++++ GIVEN INFORMATION ++++
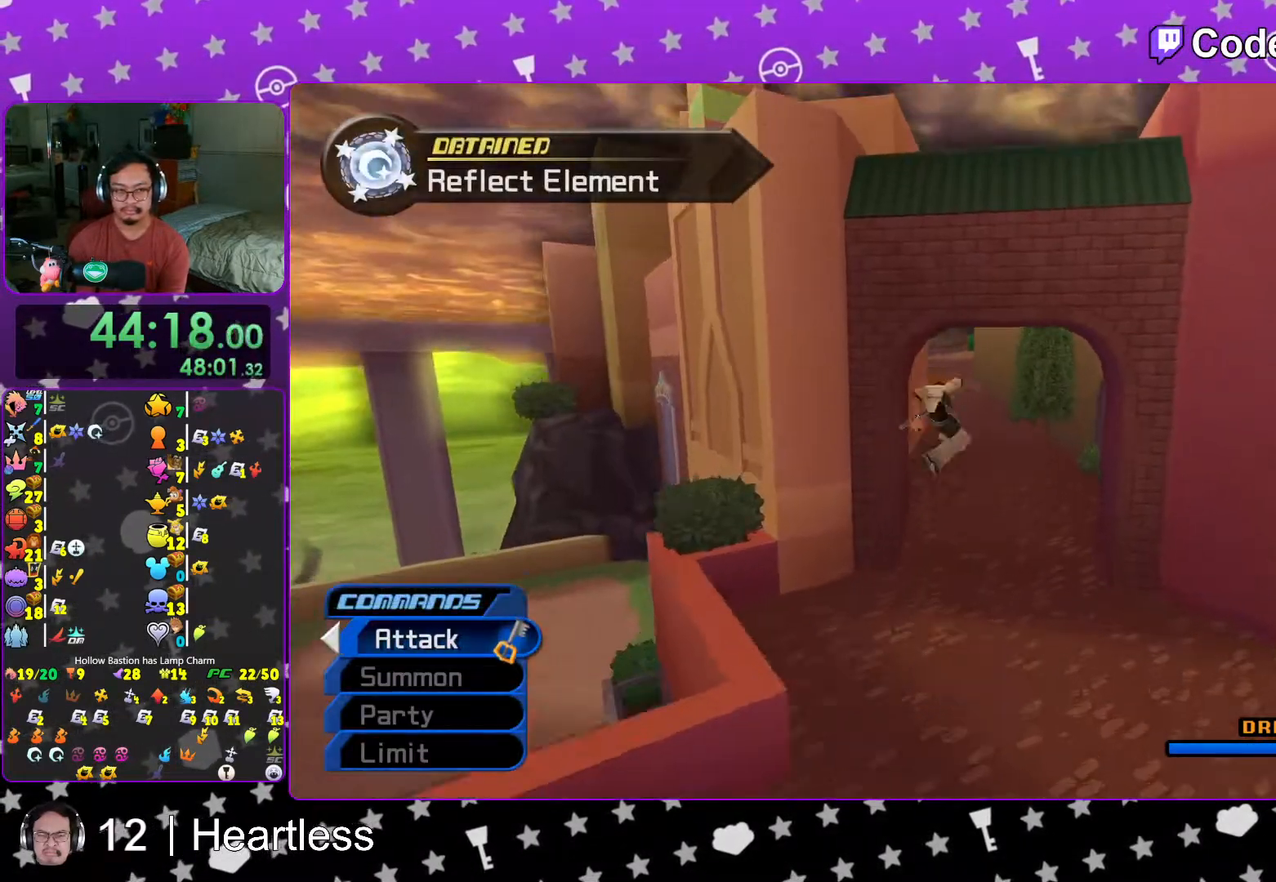
{"buttons": ["Y"], "left_stick": "up-right", "right_stick": "center", "events": []}
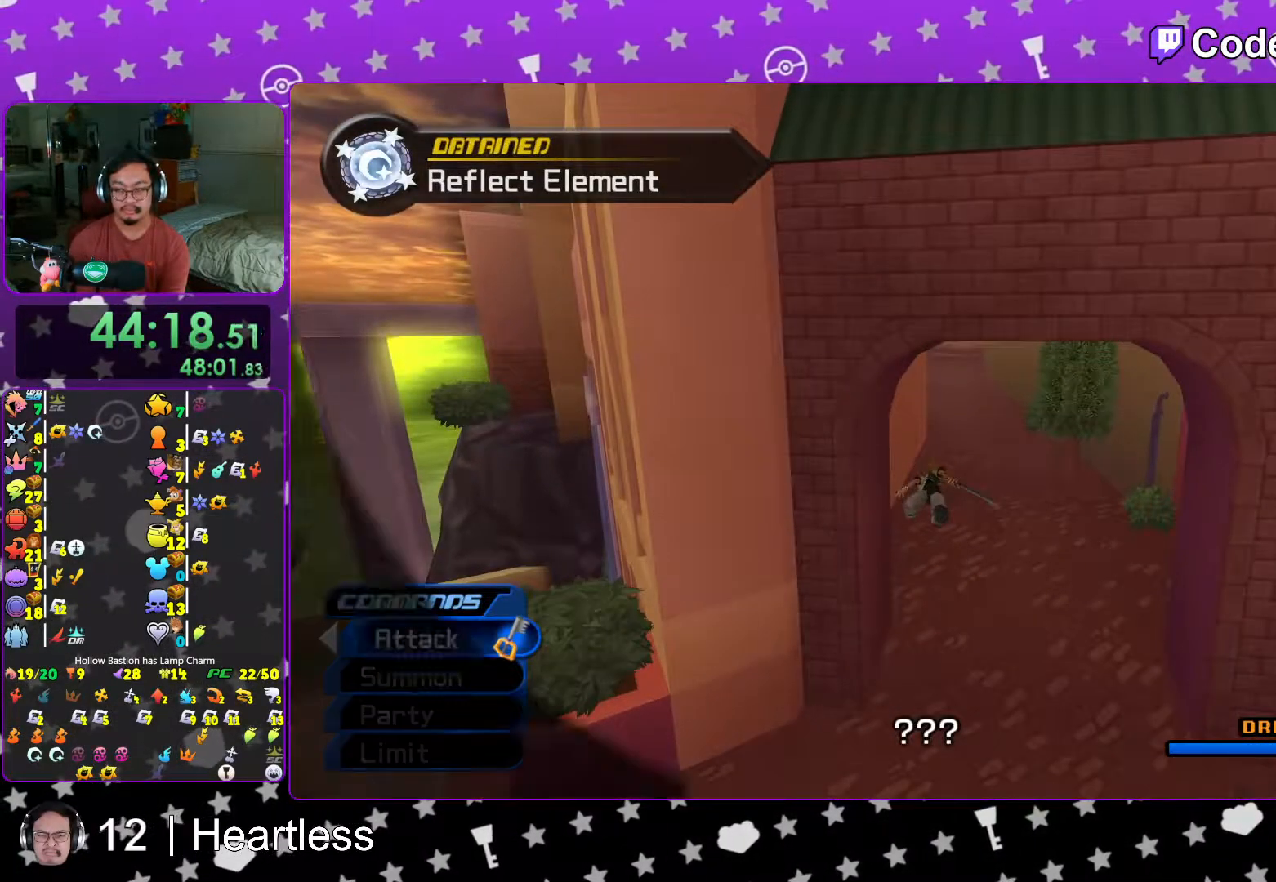
{"buttons": ["B"], "left_stick": "up-right", "right_stick": "center", "events": [[33, "Y", "up"], [117, "B", "down"], [217, "B", "up"], [317, "B", "down"], [417, "B", "up"], [483, "B", "down"]]}
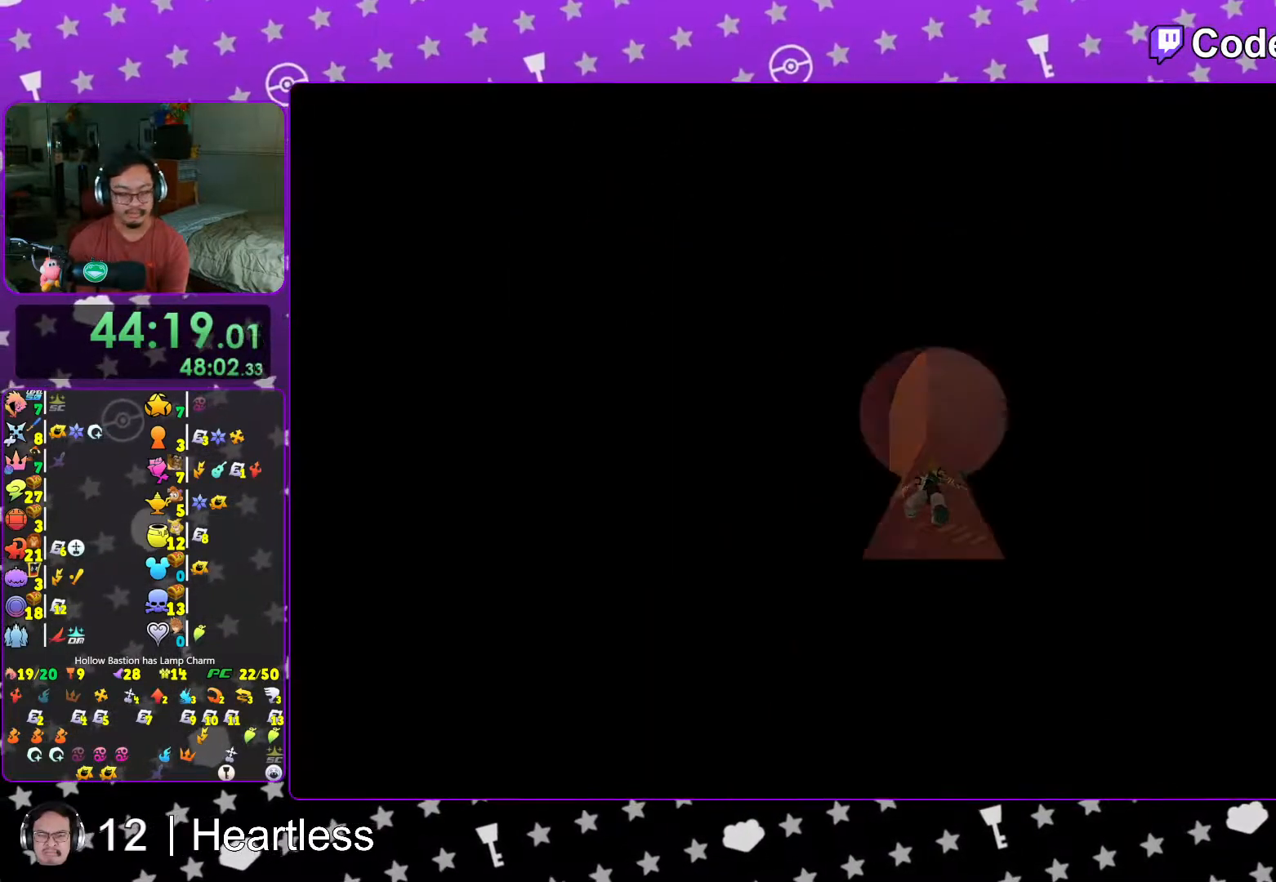
{"buttons": [], "left_stick": "up", "right_stick": "center", "events": [[83, "B", "up"], [167, "B", "down"], [233, "B", "up"], [317, "B", "down"], [367, "left_stick", "up"], [417, "B", "up"]]}
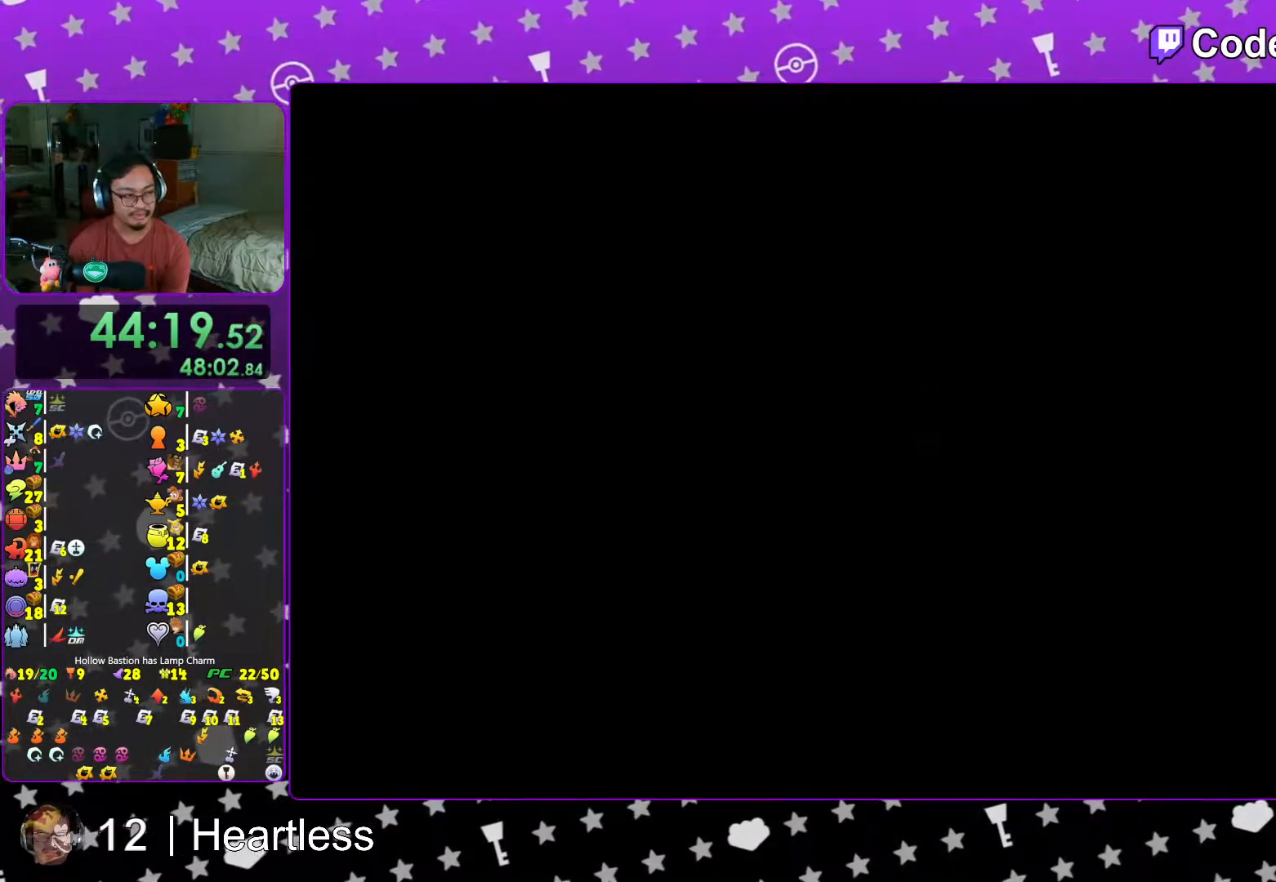
{"buttons": [], "left_stick": "center", "right_stick": "center", "events": [[17, "B", "down"], [117, "B", "up"], [133, "left_stick", "center"], [167, "B", "down"], [267, "B", "up"], [367, "B", "down"], [467, "B", "up"]]}
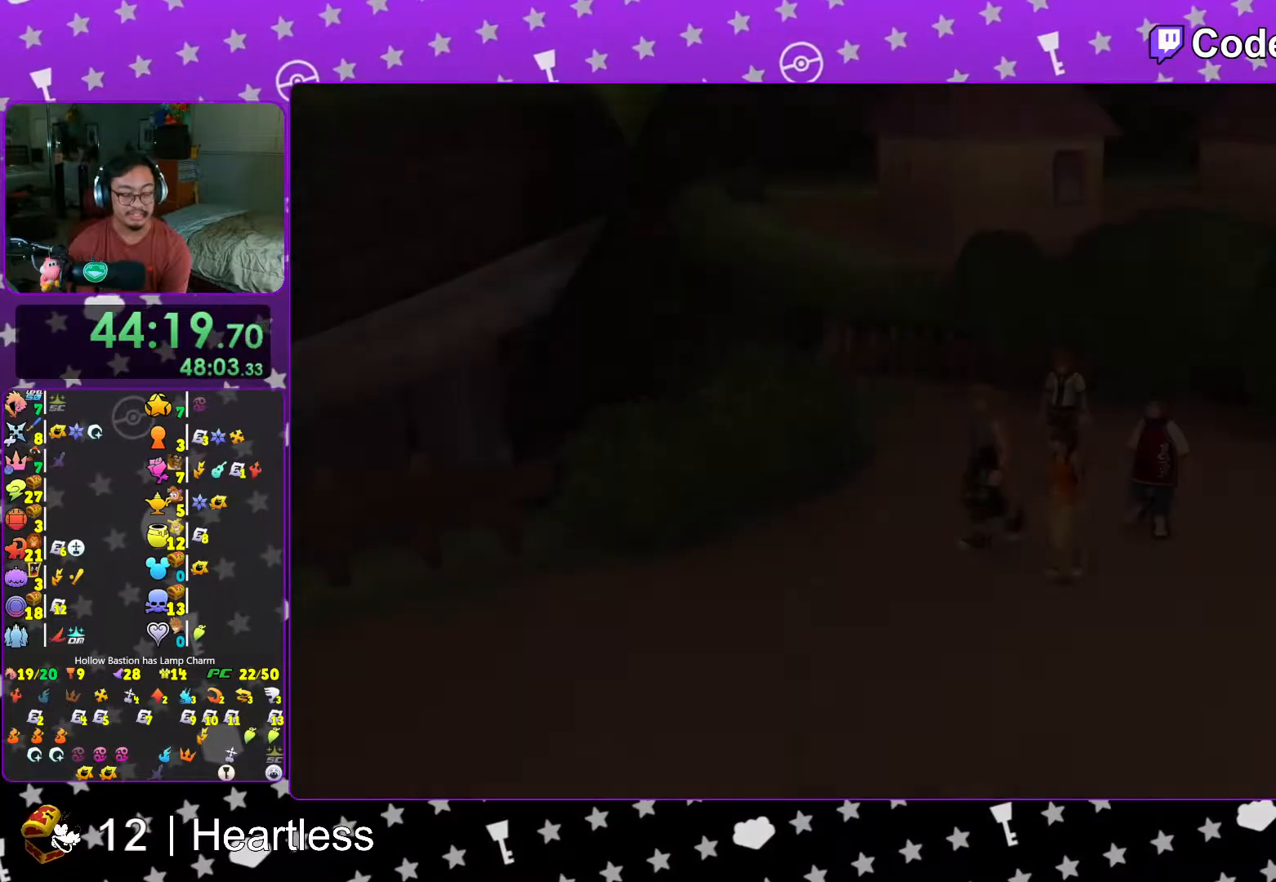
{"buttons": [], "left_stick": "center", "right_stick": "center", "events": [[33, "B", "down"], [117, "B", "up"], [217, "B", "down"], [267, "B", "up"], [367, "B", "down"], [417, "B", "up"]]}
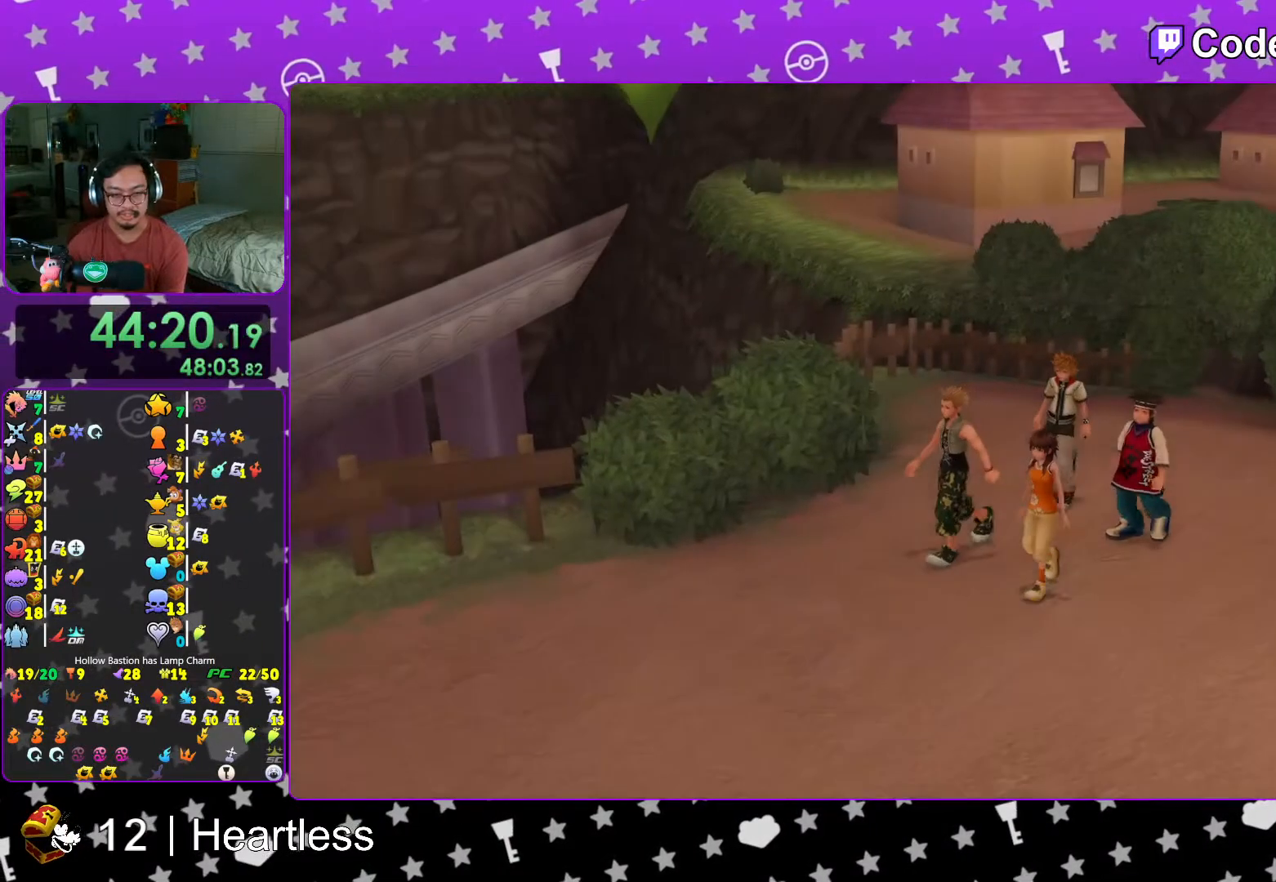
{"buttons": ["START"], "left_stick": "center", "right_stick": "center", "events": [[17, "B", "down"], [83, "B", "up"], [167, "B", "down"], [217, "B", "up"], [367, "START", "down"]]}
++++
§ YOUR TASK:
Please repeat all of the entries above word for word, but drop any pictures.

§ WRITTEN SOLUTION:
{"buttons": ["Y"], "left_stick": "up-right", "right_stick": "center", "events": []}
{"buttons": ["B"], "left_stick": "up-right", "right_stick": "center", "events": [[33, "Y", "up"], [117, "B", "down"], [217, "B", "up"], [317, "B", "down"], [417, "B", "up"], [483, "B", "down"]]}
{"buttons": [], "left_stick": "up", "right_stick": "center", "events": [[83, "B", "up"], [167, "B", "down"], [233, "B", "up"], [317, "B", "down"], [367, "left_stick", "up"], [417, "B", "up"]]}
{"buttons": [], "left_stick": "center", "right_stick": "center", "events": [[17, "B", "down"], [117, "B", "up"], [133, "left_stick", "center"], [167, "B", "down"], [267, "B", "up"], [367, "B", "down"], [467, "B", "up"]]}
{"buttons": [], "left_stick": "center", "right_stick": "center", "events": [[33, "B", "down"], [117, "B", "up"], [217, "B", "down"], [267, "B", "up"], [367, "B", "down"], [417, "B", "up"]]}
{"buttons": ["START"], "left_stick": "center", "right_stick": "center", "events": [[17, "B", "down"], [83, "B", "up"], [167, "B", "down"], [217, "B", "up"], [367, "START", "down"]]}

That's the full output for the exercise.